Doya - Nigeria’s economy expanded in the second quarter, ending its worst slump in 25 years as agricultural and oil output increased.

Gross domestic product of Africa’s largest crude producer grew 0.55% in the three months through June from a year earlier compared with a revised 0.9% contraction in the first quarter, the Abuja-based National Bureau of Statistics said in an emailed report on Tuesday. The median of 10 economists’ estimates in a Bloomberg survey was for growth of 1.3%.

This ends five straight quarters of contractions that also saw the economy decline 1.6% last year, the first such drop since 1991. The International Monetary Fund forecasts growth of 0.8% this year as output of oil climbs, and supply of foreign currency, needed by manufacturers to import inputs, continues to improve.

“While many will focus on the headline move back into positive territory, some of that optimism must necessarily be tempered,” Razia Khan, the head of macroeconomic research at Standard Chartered Bank in London, said by email. “This is not at all a robust GDP print. It still falls far short of the growth rates the Nigerian economy should be achieving.”

Agriculture expands

Agriculture, which vies with industries as the second-biggest contributor to GDP, expanded 3% in the quarter from a year earlier, the statistics agency said. Services, the largest sector at 54%, rose 0.9%. The oil industry climbed 1.6%.

Nigerian authorities improved foreign-currency liquidity by introducing a trading window for portfolio investors at market-determined rates, and later by allowing commercial banks to quote the so-called Nafex rate that’s now close to pricing on the black market. Before this, the central bank regularly intervened to keep the naira at about 315 per dollar, even after months of abandoning a 197-199 peg.

The central bank has kept its main lending rate at a record high of 14% since July 2016 to support the naira and to fight inflation that was at 16.1% last month, still almost double the target.

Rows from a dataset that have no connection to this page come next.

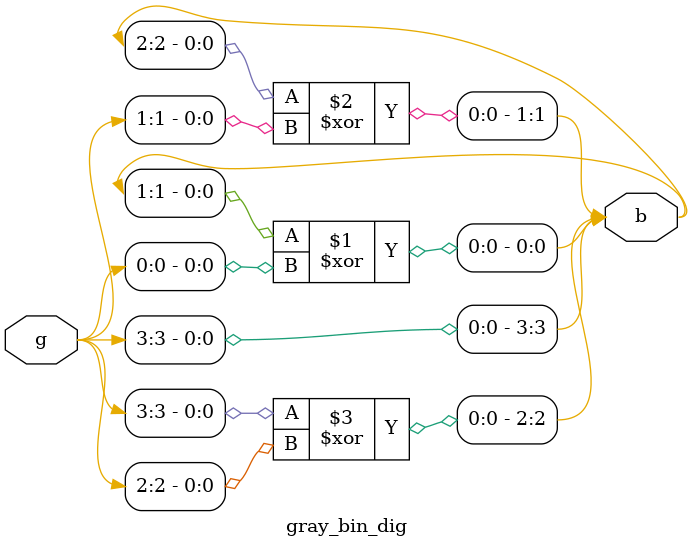
<source format=v>
module gray_bin_dig(
    input [3:0]g, output [3:0]b
    );
    assign b[0]=b[1]^g[0];
    assign b[1]=b[2]^g[1];
    assign b[2]=b[3]^g[2];
    assign b[3]=g[3];
endmodule

</source>
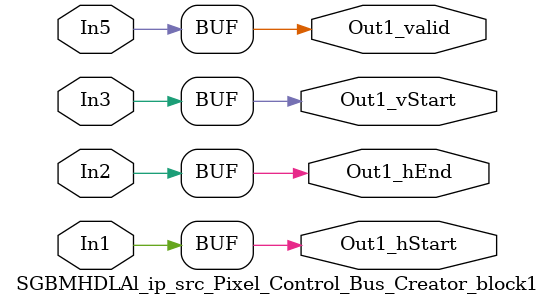
<source format=v>



`timescale 1 ns / 1 ns

module SGBMHDLAl_ip_src_Pixel_Control_Bus_Creator_block1
          (In1,
           In2,
           In3,
           In5,
           Out1_hStart,
           Out1_hEnd,
           Out1_vStart,
           Out1_valid);


  input   In1;
  input   In2;
  input   In3;
  input   In5;
  output  Out1_hStart;
  output  Out1_hEnd;
  output  Out1_vStart;
  output  Out1_valid;




  assign Out1_hStart = In1;

  assign Out1_hEnd = In2;

  assign Out1_vStart = In3;

  assign Out1_valid = In5;

endmodule  // SGBMHDLAl_ip_src_Pixel_Control_Bus_Creator_block1


</source>
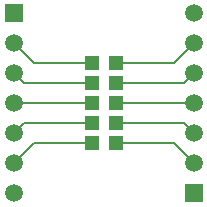
<source format=gbl>
G04 DipTrace 3.2.0.1*
G04 I2C_Breakout.gbl*
%MOIN*%
G04 #@! TF.FileFunction,Copper,L2,Bot*
G04 #@! TF.Part,Single*
G04 #@! TA.AperFunction,Conductor*
%ADD14C,0.006*%
G04 #@! TA.AperFunction,ComponentPad*
%ADD16R,0.059055X0.059055*%
%ADD17C,0.059055*%
%ADD18R,0.047244X0.047244*%
%FSLAX26Y26*%
G04*
G70*
G90*
G75*
G01*
G04 Bottom*
%LPD*%
X755413Y927559D2*
D14*
X559843D1*
X493701Y993701D1*
X755413Y860630D2*
X526772D1*
X493701Y893701D1*
X755413Y793701D2*
X493701D1*
X755413Y726772D2*
X526772D1*
X493701Y693701D1*
X755413Y659843D2*
X559843D1*
X493701Y593701D1*
X834154Y659843D2*
X1027559D1*
X1093701Y593701D1*
X834154Y726772D2*
X1060630D1*
X1093701Y693701D1*
X834154Y793701D2*
X1093701D1*
X834154Y860630D2*
X1060630D1*
X1093701Y893701D1*
X834154Y927559D2*
X1027559D1*
X1093701Y993701D1*
D16*
X493701Y1093701D3*
D17*
Y993701D3*
Y893701D3*
Y793701D3*
Y693701D3*
Y593701D3*
Y493701D3*
D16*
X1093701D3*
D17*
Y593701D3*
Y693701D3*
Y793701D3*
Y893701D3*
Y993701D3*
Y1093701D3*
D18*
X755413Y659843D3*
Y726772D3*
Y793701D3*
Y860630D3*
Y927559D3*
X834154D3*
Y860630D3*
Y793701D3*
Y726772D3*
Y659843D3*
M02*

</source>
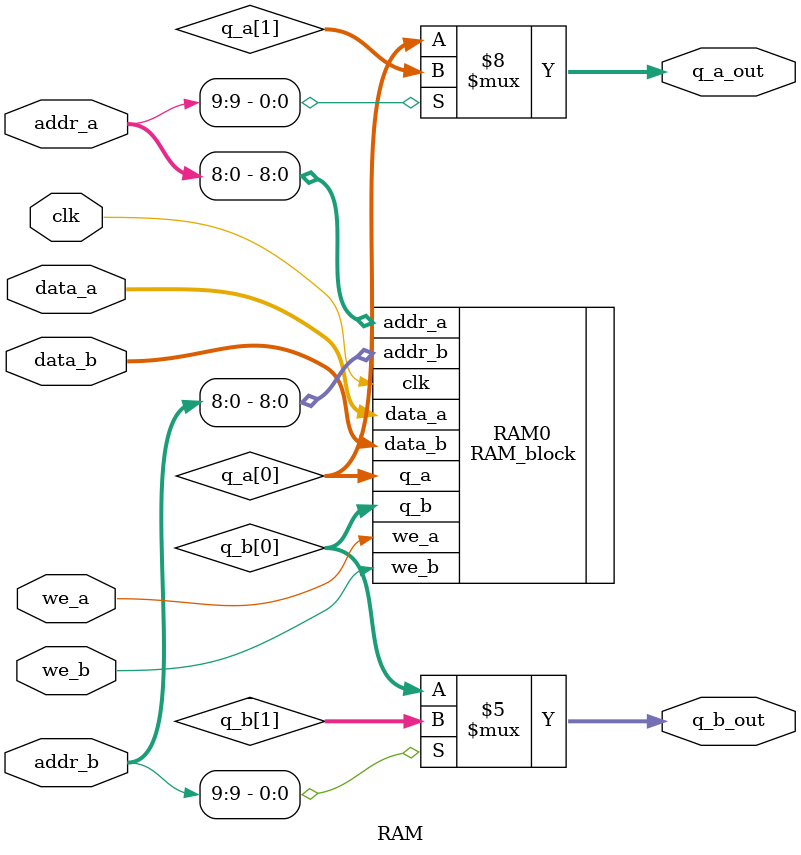
<source format=v>
module RAM 
#(parameter DATA_WIDTH=16, parameter ADDR_WIDTH=10)
(
	input [(DATA_WIDTH-1):0] data_a, data_b,
	input [(ADDR_WIDTH-1):0] addr_a, addr_b,
	input we_a, we_b, clk,
	output reg [(DATA_WIDTH-1):0] q_a_out, q_b_out
);
	wire [(DATA_WIDTH-1):0] q_a [1:0], q_b [1:0];
	RAM_block #(.FILENAME("C:/Users/alexm/OneDrive/Documents/school/Semesters/14. Fall 21/ECE 3710/ECE3710Group/RAM/RamInit002.txt")) RAM0 (
		.data_a(data_a),
		.data_b(data_b),
		.addr_a(addr_a[ADDR_WIDTH-2:0]),
		.addr_b(addr_b[ADDR_WIDTH-2:0]),
		.we_a(we_a),
		.we_b(we_b),
		.clk(clk),
		.q_a(q_a[0]),
		.q_b(q_b[0])
	);
	
//	RAM_block #(.FILENAME("C:/Users/Dawson Mildon/School/Fall_Semester_2021/ECE3710/RAM/RamInit001.txt")) RAM1 (
//		.data_a(data_a),
//		.data_b(data_b),
//		.addr_a(addr_a[ADDR_WIDTH-2:0]),
//		.addr_b(addr_b[ADDR_WIDTH-2:0]),
//		.we_a(we_a),
//		.we_b(we_b),
//		.clk(clk),
//		.q_a(q_a[1]),
//		.q_b(q_b[1])
//	);
	
	always @(*) begin
		if (addr_a[9] == 0)
			q_a_out = q_a[0];
		else
			q_a_out = q_a[1];
		
		
		if (addr_b[9] == 0)
			q_b_out = q_b[0];
		else
			q_b_out = q_b[1];
	end
endmodule

</source>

Economists including Yvonne Mhango at Renaissance Capital see the central bank continuing a tight monetary-policy stance.

“While rate cuts may be positive for private credit extension, we think the subsequent loss of foreign-currency liquidity from lower rates may hurt the economic recovery,” Mhango said by email.

President Muhammadu Buhari, who returned to Nigeria August 20 after more than three months of sick leave in London, increased spending to a record 7.4 trillion naira this year. The budget is part of a wider plan to increase the economic growth rate to 7% and create 15 million jobs by 2020 by pumping more crude, opening farmlands and increasing infrastructure spending.